Screen Time as a Restriction Tool
On devices running iOS 12 and later, Screen Time offers a secondary layer of control, particularly useful for parents managing children's devices or IT setups that aren't fully supervised.
Under Settings → Screen Time → Content & Privacy Restrictions, there's no direct toggle specifically for software updates on personal devices. However, on supervised devices (managed through Apple Business Manager or Apple School Manager using MDM — Mobile Device Management), administrators can enforce update deferrals of up to 90 days.
| Control Method | Personal iPhone | Supervised/MDM Device |
|---|---|---|
| Disable auto-download | ✅ Yes | ✅ Yes |
| Disable auto-install | ✅ Yes | ✅ Yes |
| Delete downloaded update | ✅ Yes | Depends on policy |
| Defer updates by days | ❌ No | ✅ Up to 90 days |
| Permanently block updates | ❌ No | ❌ No |
The Variables That Change Your Options 📱
Your actual level of control depends on several factors:
iOS version you're currently running.

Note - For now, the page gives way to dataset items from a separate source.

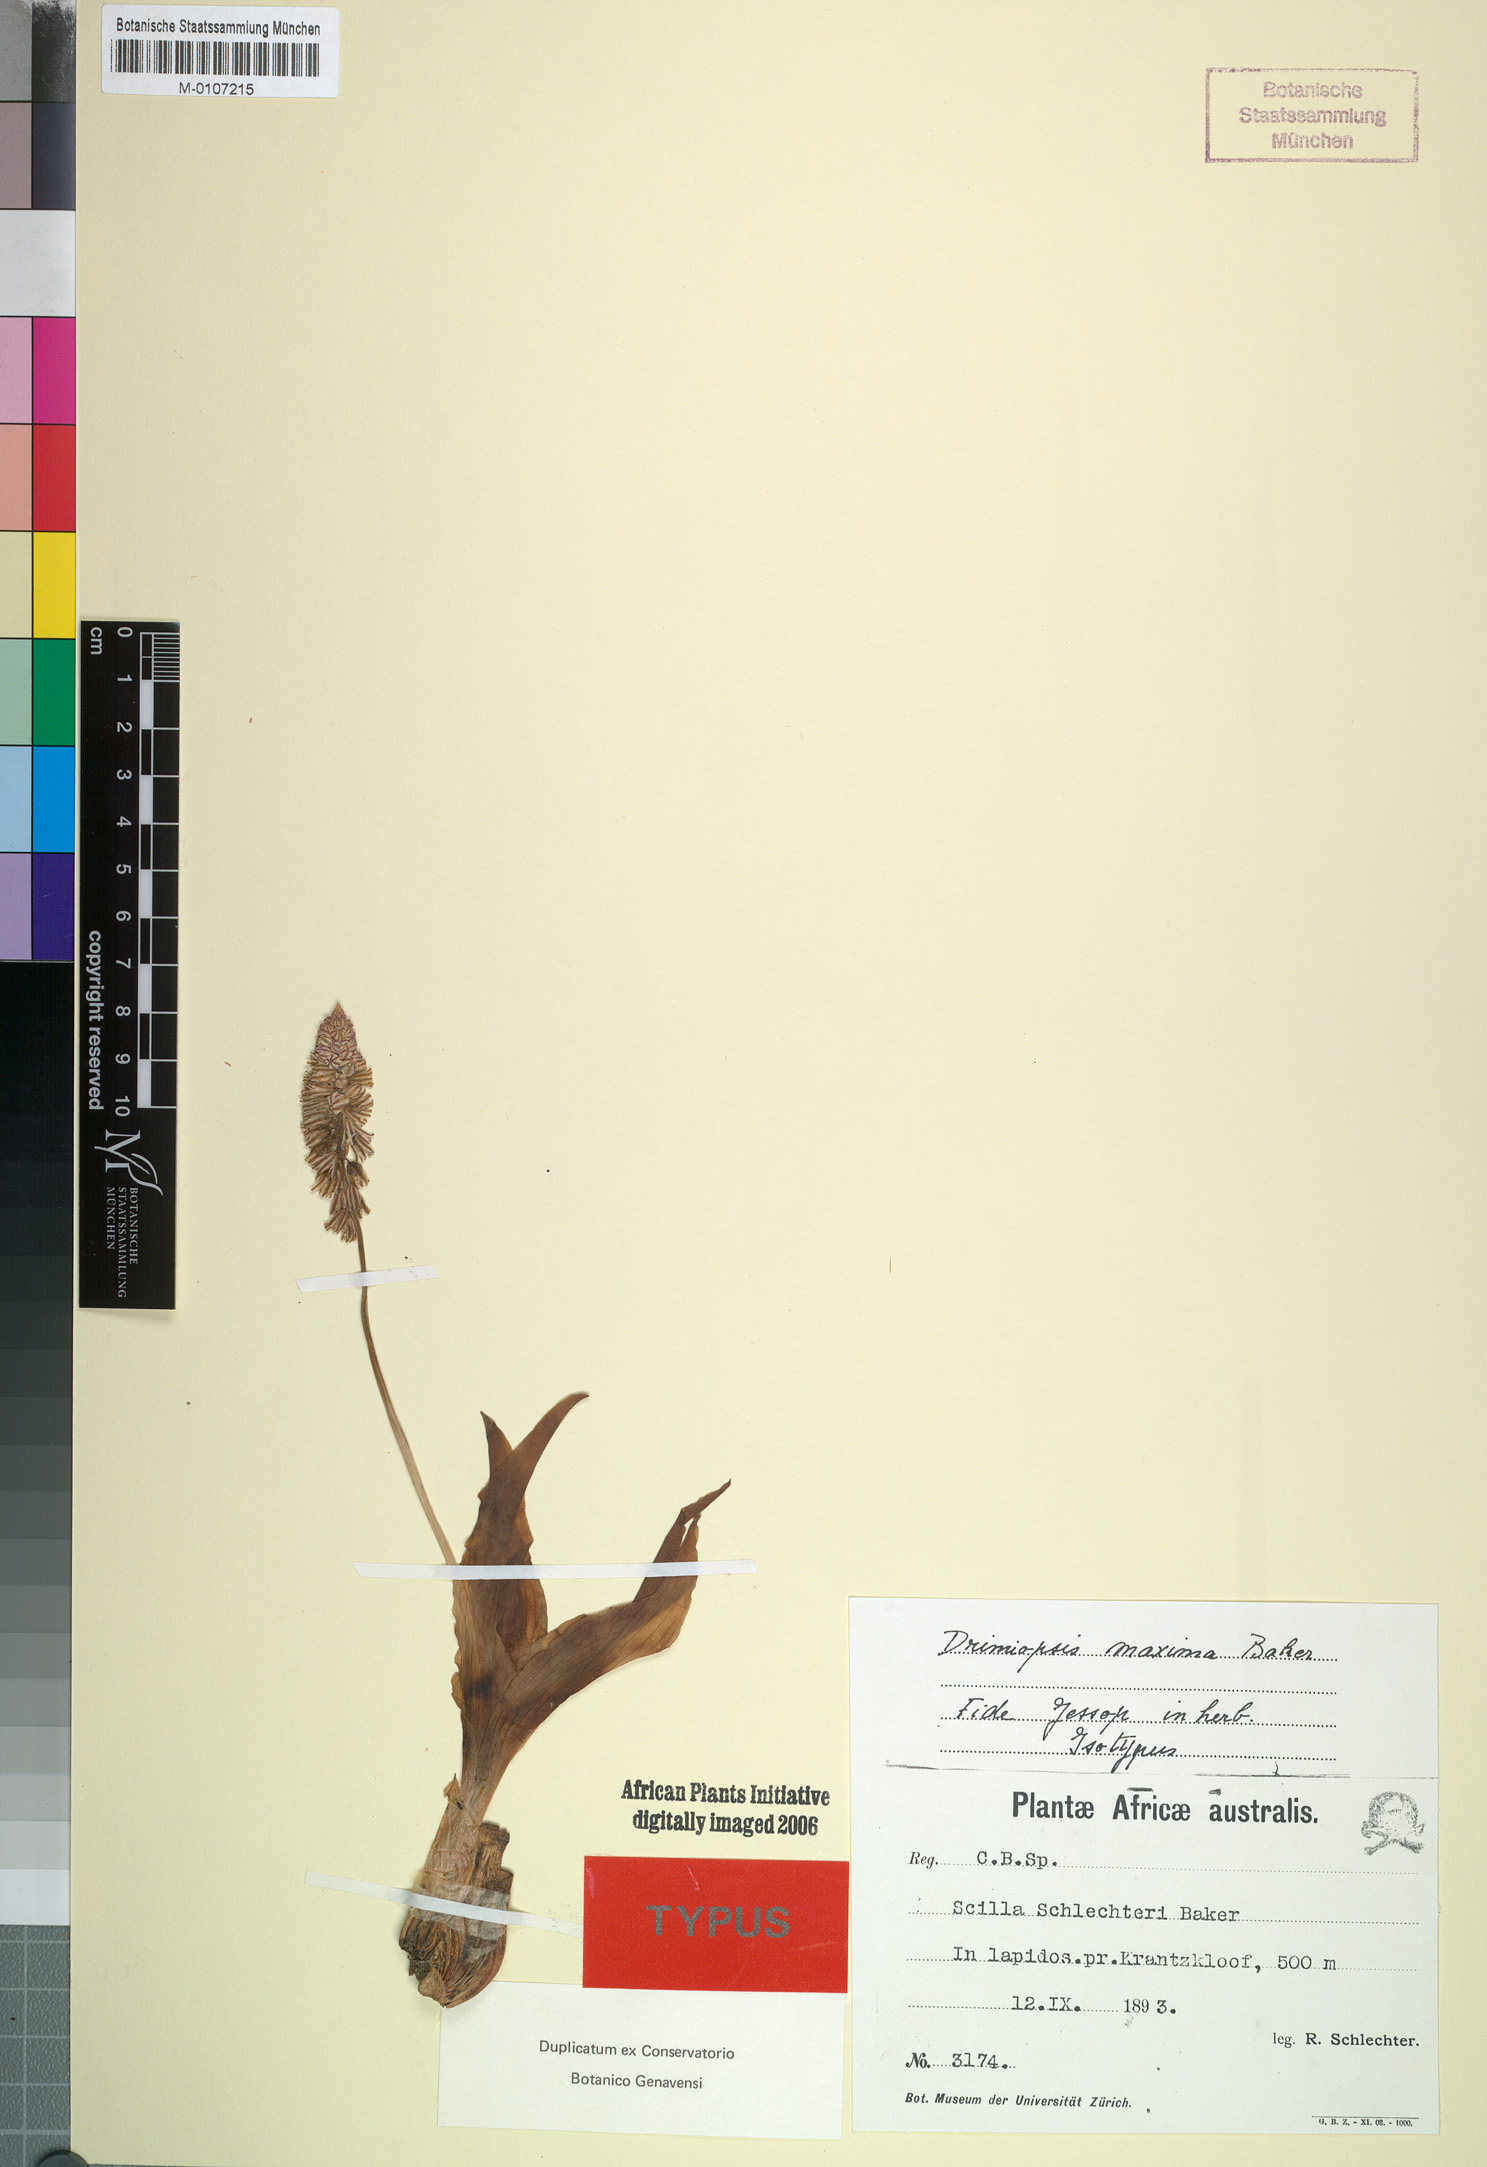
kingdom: Plantae
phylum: Tracheophyta
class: Liliopsida
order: Asparagales
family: Asparagaceae
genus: Resnova
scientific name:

Older iOS versions had fewer update controls. Features like granular automatic update toggles became more detailed in iOS 12 and expanded further in iOS 16 and later. If you're on an older version, your settings menu may look different.
Device age and Apple's support window. Apple eventually stops issuing updates for older hardware entirely. An iPhone 8, for example, may reach the end of its supported update path — at which point blocking updates becomes irrelevant because none are being pushed.
Whether the device is personal or managed. The MDM deferral option is a meaningful tool for business IT departments or schools but isn't accessible to standard consumer Apple ID setups.
Why you want to block updates. Someone avoiding updates because of a bug introduced in the last version has different constraints than someone trying to maintain compatibility with a legacy app that broke on a newer iOS version. The latter situation is harder to solve through settings alone, since Apple's tools don't allow you to downgrade — only delay.
What Happens If You Just... Don't Update 🕐
Apple doesn't force updates on personal iPhones against your will — at least not immediately. If you turn off automatic updates and consistently dismiss the update prompt, you can remain on your current iOS version for an extended period.
The practical limits: over time, certain apps may require a minimum iOS version and stop functioning. Apple Pay, iCloud services, and third-party apps all have their own minimum OS requirements that shift as developers update their software. Security vulnerabilities also accumulate on unpatched versions, which is a real consideration depending on how you use the device.
The gap between "I don't want to update right now" and "I never want to update" is significant — and which side of that line you're on shapes which of these options is actually useful for your situation.